Con todo esto en la mente, Gladys pidió una reunión con Martín, su superior, y le comunicó que deseaba adoptar a Elizabeth. Él la observó de arriba abajo y dio una respuesta rápida y cortante:
—Ella no.
—¿Por qué? —insistió Gladys.
—Tiene familia, solo que necesito arreglar algunos papeles para que la retiren —dijo Martín muy serio... Gladys no entendía el porqué, se sentía frustrada porque le había costado tanto convencer a Tulio, su esposo, para llegar a tremenda decisión, que le molestaba que su propuesta no fuera tomada en serio. Nada pudo hacer, la pequeña se quedó allí, recibiendo sus caramelos todos los días a las dos de la tarde, hasta que una camioneta la pasó a buscar un día después de cumplir sus tres años. Gladys la vio subir agarrada de su mantita y sintió cómo su corazón se trozaba en mil pedazos. Nunca más supo de ella…
Rosa entre los cardos
Mi nombre es Elizabeth Verammi, mis primeros recuerdos se remontan a un pasillo largo, frío, a una casa con un parque enorme y a mí parada en él con un vestido amarillo. Aunque confieso que todo es bastante borroso, lo que sí recuerdo claramente es que a los cuatro años aprendí a leer, porque mi querida tía Raquel me enseñó y desde mi visión ella era, sin duda, la mujer más dulce que yo conocí. Sus hijas eran muy diferentes entre sí; mi prima Leti parecía una dama antigua y delicada, en cambio, mi prima Aby era valiente, risueña y amable. Yo prácticamente pasaba las horas en la casa de ellos. Mi tía era amable hasta que se acordaba de la gente que me criaba. Siempre decía que yo era hermosa, que parecía una rosa entre cardos, supongo que no tenía mucha simpatía por su cuñado y la mujer. Yo sabía (o intuía) que no éramos familia, aunque llevase su apellido, lo cual explicaba el cálido cariño de mi tía, cada vez que me veía venir.

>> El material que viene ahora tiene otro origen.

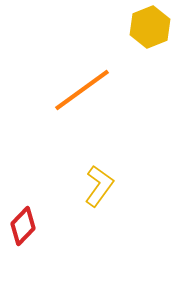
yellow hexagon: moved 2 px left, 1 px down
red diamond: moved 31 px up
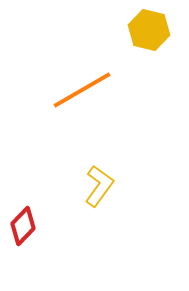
yellow hexagon: moved 1 px left, 3 px down; rotated 24 degrees counterclockwise
orange line: rotated 6 degrees clockwise
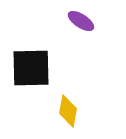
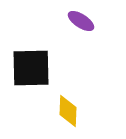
yellow diamond: rotated 8 degrees counterclockwise
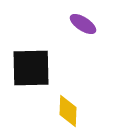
purple ellipse: moved 2 px right, 3 px down
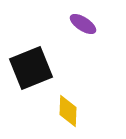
black square: rotated 21 degrees counterclockwise
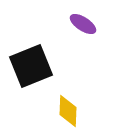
black square: moved 2 px up
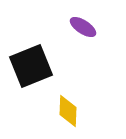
purple ellipse: moved 3 px down
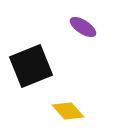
yellow diamond: rotated 44 degrees counterclockwise
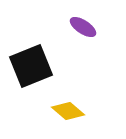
yellow diamond: rotated 8 degrees counterclockwise
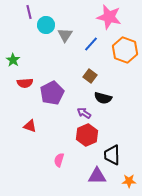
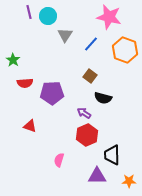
cyan circle: moved 2 px right, 9 px up
purple pentagon: rotated 25 degrees clockwise
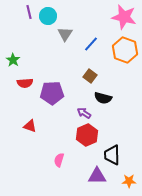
pink star: moved 15 px right
gray triangle: moved 1 px up
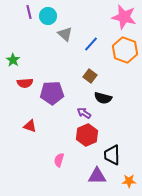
gray triangle: rotated 21 degrees counterclockwise
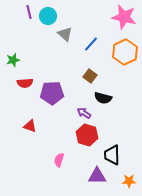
orange hexagon: moved 2 px down; rotated 15 degrees clockwise
green star: rotated 24 degrees clockwise
red hexagon: rotated 20 degrees counterclockwise
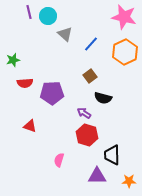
brown square: rotated 16 degrees clockwise
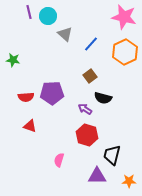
green star: rotated 24 degrees clockwise
red semicircle: moved 1 px right, 14 px down
purple arrow: moved 1 px right, 4 px up
black trapezoid: rotated 15 degrees clockwise
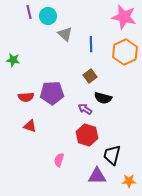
blue line: rotated 42 degrees counterclockwise
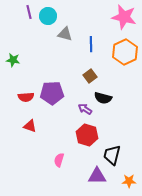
gray triangle: rotated 28 degrees counterclockwise
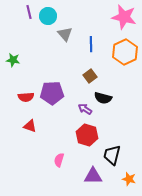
gray triangle: rotated 35 degrees clockwise
purple triangle: moved 4 px left
orange star: moved 2 px up; rotated 16 degrees clockwise
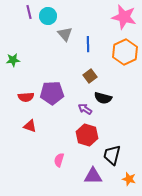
blue line: moved 3 px left
green star: rotated 16 degrees counterclockwise
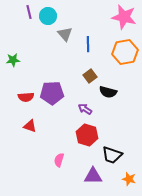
orange hexagon: rotated 15 degrees clockwise
black semicircle: moved 5 px right, 6 px up
black trapezoid: rotated 85 degrees counterclockwise
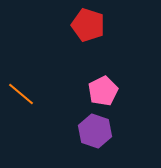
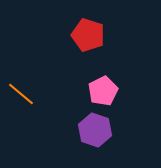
red pentagon: moved 10 px down
purple hexagon: moved 1 px up
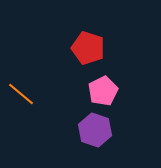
red pentagon: moved 13 px down
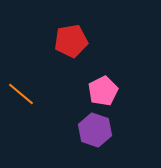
red pentagon: moved 17 px left, 7 px up; rotated 28 degrees counterclockwise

En esa época la idea principal en mi cabeza de niña de 4 años era huir del monstruo (así le decía en secreto). El monstruo se llamaba Fabián Verammi, pero se había ganado el apodo cariñoso a fuerza de los puñetazos que se estrellaban en cada parte de mi cuerpo. Obvio que los derechos de los niños hoy son más valorados, pero en los 70 no se hablaban esas cosas, se sufrían. Quien siempre me protegía de los golpes del monstruo era su hermano Tomás, mi adorado tío, quien era todo lo contrario a mi padrastro.